Molinito’s announcement changed the life of Bolita owner Emmanuel Galvan. He grew up helping his mother bake tortillas, dough balls (called “bolitas”) made from masa harina, which his mother pressed into tortillas, but he fell in love with masa after s’ passed out on a tlacoyo in Mexico City five years ago.

Grindstones like this are essential for producing masa.

Courtesy of Masienda / Photo by Noah Forbes

“I was at a little stall eating a blue corn tlacoyo on a crate of corn,” he says, “and it was the most intense masa experience I have ever had. I had no idea how much of an impact this would have – the flippancy of this truly pristine ingredient – and [the experience of eating that masa] was shared with tourists and people who came to the stand for who knows how long. Not a chef, he had studied social anthropology at the New School in New York. His only previous experiences with freshly ground masa from nixtamalized corn had been in gourmet restaurants. But this blue corn tlacoyo moment from Mexico City “democratized masa” for Galvan, who bought a household gadget called Nixtamatic in Mexico and started making masa five pounds at a time.

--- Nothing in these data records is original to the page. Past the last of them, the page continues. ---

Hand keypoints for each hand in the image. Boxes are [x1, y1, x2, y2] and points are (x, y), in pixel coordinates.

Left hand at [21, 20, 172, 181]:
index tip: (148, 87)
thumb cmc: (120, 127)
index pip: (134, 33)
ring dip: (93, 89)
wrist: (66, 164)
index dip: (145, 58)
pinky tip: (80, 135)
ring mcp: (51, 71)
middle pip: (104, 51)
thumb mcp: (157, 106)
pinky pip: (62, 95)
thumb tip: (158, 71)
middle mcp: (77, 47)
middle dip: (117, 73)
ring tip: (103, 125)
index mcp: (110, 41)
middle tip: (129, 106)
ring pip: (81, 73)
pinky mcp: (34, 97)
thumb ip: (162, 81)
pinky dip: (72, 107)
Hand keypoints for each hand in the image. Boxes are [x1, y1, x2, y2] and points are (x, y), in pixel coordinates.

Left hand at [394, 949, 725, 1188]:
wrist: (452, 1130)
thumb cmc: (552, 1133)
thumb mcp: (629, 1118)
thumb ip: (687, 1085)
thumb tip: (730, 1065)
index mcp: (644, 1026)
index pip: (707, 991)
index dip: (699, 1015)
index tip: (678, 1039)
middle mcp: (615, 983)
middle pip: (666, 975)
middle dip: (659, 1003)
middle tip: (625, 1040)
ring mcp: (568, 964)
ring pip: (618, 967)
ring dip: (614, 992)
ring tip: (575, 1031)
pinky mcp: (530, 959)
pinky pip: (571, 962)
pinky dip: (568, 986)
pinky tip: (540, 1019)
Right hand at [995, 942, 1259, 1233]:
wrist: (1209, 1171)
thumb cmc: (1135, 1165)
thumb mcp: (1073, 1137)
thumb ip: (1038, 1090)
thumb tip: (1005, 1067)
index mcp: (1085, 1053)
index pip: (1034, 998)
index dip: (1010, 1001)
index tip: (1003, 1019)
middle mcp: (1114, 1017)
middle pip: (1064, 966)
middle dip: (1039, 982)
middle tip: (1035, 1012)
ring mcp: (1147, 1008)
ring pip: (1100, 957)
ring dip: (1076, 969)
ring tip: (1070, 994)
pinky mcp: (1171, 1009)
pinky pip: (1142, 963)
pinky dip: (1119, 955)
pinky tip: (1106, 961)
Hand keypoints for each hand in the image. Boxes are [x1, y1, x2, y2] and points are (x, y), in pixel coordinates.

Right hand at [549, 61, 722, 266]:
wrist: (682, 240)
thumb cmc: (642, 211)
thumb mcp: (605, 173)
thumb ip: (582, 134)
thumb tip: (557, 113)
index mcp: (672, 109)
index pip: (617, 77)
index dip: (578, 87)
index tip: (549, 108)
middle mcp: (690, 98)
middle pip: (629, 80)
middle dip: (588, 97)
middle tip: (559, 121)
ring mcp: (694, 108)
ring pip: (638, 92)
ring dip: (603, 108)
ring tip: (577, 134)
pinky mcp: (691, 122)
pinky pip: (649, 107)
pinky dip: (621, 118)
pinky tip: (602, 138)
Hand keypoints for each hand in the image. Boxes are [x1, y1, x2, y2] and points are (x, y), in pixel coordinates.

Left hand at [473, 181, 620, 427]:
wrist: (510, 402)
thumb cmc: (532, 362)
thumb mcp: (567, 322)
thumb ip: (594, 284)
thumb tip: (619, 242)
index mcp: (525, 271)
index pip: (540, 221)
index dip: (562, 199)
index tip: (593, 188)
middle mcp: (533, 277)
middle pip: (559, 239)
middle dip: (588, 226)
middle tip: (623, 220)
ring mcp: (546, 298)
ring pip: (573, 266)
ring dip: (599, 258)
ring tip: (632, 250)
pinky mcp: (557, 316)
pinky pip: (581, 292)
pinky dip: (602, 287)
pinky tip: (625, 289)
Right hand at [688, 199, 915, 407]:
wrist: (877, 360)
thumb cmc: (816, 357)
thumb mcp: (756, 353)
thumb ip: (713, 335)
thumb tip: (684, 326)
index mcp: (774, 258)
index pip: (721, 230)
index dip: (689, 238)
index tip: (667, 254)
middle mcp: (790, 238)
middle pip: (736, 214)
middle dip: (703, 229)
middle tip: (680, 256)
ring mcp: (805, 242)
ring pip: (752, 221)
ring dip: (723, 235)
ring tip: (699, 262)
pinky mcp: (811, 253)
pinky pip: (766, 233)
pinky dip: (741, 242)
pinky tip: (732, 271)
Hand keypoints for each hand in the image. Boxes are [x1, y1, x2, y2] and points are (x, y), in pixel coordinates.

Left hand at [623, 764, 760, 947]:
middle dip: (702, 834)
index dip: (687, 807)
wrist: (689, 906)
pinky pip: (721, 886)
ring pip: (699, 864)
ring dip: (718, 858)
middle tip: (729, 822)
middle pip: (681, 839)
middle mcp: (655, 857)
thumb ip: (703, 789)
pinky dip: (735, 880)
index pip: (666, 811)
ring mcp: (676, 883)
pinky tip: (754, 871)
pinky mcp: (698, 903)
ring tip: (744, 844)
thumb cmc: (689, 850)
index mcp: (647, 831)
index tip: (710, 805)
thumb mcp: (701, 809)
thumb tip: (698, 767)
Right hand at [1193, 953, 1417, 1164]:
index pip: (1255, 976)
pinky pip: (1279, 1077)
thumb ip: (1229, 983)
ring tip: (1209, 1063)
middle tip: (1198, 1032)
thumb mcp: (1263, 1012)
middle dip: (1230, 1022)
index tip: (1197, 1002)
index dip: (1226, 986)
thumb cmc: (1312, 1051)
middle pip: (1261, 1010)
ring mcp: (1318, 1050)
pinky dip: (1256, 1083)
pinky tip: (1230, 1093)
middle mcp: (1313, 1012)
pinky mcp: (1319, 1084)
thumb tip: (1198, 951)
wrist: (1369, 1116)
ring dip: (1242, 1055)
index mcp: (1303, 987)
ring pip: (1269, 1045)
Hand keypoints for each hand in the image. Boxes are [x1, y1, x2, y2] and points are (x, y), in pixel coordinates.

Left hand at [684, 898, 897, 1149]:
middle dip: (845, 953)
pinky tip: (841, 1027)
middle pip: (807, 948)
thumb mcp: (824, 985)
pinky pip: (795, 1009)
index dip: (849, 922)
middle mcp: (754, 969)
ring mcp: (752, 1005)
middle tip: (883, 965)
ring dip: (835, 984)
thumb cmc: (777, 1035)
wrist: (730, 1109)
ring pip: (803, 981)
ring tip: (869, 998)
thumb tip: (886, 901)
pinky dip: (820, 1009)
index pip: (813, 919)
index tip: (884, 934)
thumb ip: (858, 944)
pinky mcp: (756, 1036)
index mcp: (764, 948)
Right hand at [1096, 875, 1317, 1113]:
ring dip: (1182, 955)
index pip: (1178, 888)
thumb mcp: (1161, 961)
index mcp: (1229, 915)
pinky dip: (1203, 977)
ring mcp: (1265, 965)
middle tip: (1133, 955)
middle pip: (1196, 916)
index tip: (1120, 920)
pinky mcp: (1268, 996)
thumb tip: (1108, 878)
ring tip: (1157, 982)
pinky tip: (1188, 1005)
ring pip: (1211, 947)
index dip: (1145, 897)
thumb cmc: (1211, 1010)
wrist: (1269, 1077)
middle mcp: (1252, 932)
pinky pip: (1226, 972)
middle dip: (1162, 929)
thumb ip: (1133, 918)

“When Masienda announced that they were releasing the Molinito, I was like, I have to get it. I can sell to friends and make tortillas and give them away.

Today, Galvan sells its masa, tortillas and tlacoyos at CUESA mission community market in San Francisco, as well as on a pre-order basis on the Alice Collective in Oakland.

“My obsession with masa goes beyond masa and the different varieties of corn,” says Galvan. “It’s a recovery of my cultural identity or its absence. I relearn my culture a little through masa, I discover all these people who have made nixtamal for hundreds and hundreds of years. It is three ingredients: water and corn and cal [calcium hydroxide]. It’s such a beautiful process to see the kernel go from a dry corn to this sweet, mushy, wonderful thing.

Gaviria says Masienda has sold “several hundred” Molinitos in the 20 months they’ve been offered, and he hopes many more masa-focused businesses are on the way.


Telling the story of masa is extremely important to chef Emmanuel Chavez and his partner Megan Maul, who launched Tatemó in Houston in 2019. Initially, they designed Tatemó as a gourmet restaurant and were about to sign a lease at the center. -ville when the pandemic hit. They pivoted and Chavez began to focus on making the nixtamal, grinding it – initially using a comically modest hand grinder – and making pop-up dinners. A customer offered a package of Tatemó tortillas to the manager of the seller of Urban harvest farmers market, which led to an invitation to sell their tortillas, masa, masa pancakes, chilaquiles and quesadillas there.

About James Almanza

Check Also

6 positive (and permanent) changes to get out of the COVID-19 pandemic

Dallas Henderson by Dallas Henderson, Account Manager at RizePoint Our world – and our industry …

Leave a Reply

Your email address will not be published.